THAT NEJM editorial and Kaggle

The New England Journal of Medicine (herein NEJM) jumped into some hot water in January over an editorial published on data sharing. The authors of the piece are concerned that secondary uses of data may be misused or misinterpreted for applications beyond the original intent of the data collection, and perhaps more pertinently, that a 'new class' of researcher will emerge who is not at the coal face of data collection;

people who had nothing to do with the design and execution of the study but use another group’s data for their own ends, possibly stealing from the research productivity planned by the data gatherers, or even use the data to try to disprove what the original investigators had posited. There is concern among some front-line researchers that the system will be taken over by what some researchers have characterized as “research parasites.”
Image from Research Parasite on twitter.

As anyone with a competent understanding of human communication might observe, many people took umbrage with that last word, with #researchparasites becoming a reasonably notable trend on twitter, and garnering its own amusing account. The editorial was deeply flawed, not only for wasting a paragraph pointing out research methods: secondary data 101 in its opening paragraph, but also for its pleasant, but somewhat wishful conclusion. Of course researchers should acknowledge the origin of their data, but always proposing a collaboration with those who originally gathered it is one thing to say, and quite another undertaking to execute. Lastly, as the @dataparasite twitter account points out, where exactly does a researcher claim ownership and rights to data from (particularly in medicine) non-privately funded research?

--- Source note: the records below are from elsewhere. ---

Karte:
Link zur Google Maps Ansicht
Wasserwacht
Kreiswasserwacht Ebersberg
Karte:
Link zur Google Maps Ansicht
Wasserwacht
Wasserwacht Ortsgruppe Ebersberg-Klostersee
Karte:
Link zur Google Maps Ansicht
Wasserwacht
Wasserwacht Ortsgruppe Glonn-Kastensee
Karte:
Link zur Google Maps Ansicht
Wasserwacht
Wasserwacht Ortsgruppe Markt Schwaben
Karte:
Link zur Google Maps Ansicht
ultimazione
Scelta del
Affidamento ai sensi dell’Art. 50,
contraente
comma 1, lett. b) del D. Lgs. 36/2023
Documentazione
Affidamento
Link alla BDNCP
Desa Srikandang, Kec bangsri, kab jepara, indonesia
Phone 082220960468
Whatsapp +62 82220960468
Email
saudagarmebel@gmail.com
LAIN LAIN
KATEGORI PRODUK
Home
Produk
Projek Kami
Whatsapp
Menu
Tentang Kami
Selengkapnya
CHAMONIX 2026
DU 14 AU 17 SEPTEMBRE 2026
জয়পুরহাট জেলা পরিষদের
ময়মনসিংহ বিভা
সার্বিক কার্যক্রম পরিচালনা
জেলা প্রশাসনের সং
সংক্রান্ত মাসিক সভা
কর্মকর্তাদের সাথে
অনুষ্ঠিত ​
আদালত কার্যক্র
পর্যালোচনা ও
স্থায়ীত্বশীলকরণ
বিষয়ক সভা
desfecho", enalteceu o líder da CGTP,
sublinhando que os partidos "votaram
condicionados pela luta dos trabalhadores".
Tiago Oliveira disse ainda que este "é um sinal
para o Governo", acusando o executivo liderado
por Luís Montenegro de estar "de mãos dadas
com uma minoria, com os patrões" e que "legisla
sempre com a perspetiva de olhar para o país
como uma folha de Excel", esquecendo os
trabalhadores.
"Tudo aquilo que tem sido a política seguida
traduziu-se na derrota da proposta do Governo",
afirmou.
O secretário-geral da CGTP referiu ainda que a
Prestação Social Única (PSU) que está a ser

What is particularly interesting about this article and the debate it ignited (or soured, depending on how you look at it) is that it seems blind to the increasing interdisciplinary trend in data science - of which medicine is an obvious part - for fresh eyes to find new ways to understand a problem. This is exemplified by the winners of Kaggle's data bowl competition, Tencia Lee and Qi Liu, who created a neural network algorithm to identify heart disease from MRI scans. Lee and Qi's backgrounds are in the financial industry as 'quants', a name as dated as the braces you still spot on certain members of the city who did not grasp that Gordon Gekko was not a heroic figure. I cannot think of a field further away from medicine than finance, but had this been outside the context of a Kaggle competition, people like Lee and Qi may be in the line of fire as 'data parasites'. Any application of their algorithm is still a few years of strenuous testing away from deployment in healthcare, but reflect a more general trend in the field for algorithmic pattern recognition of pathologies, such as cancers, brain disease or even improving the scanners themselves. It has already been well stated that the NEJM's article was not a step in the right direction, to the extent of retraction, but perhaps we are better off emphasising this interdisciplinary approach itself, instead of trying to rebuild, or reinforce, ivory towers.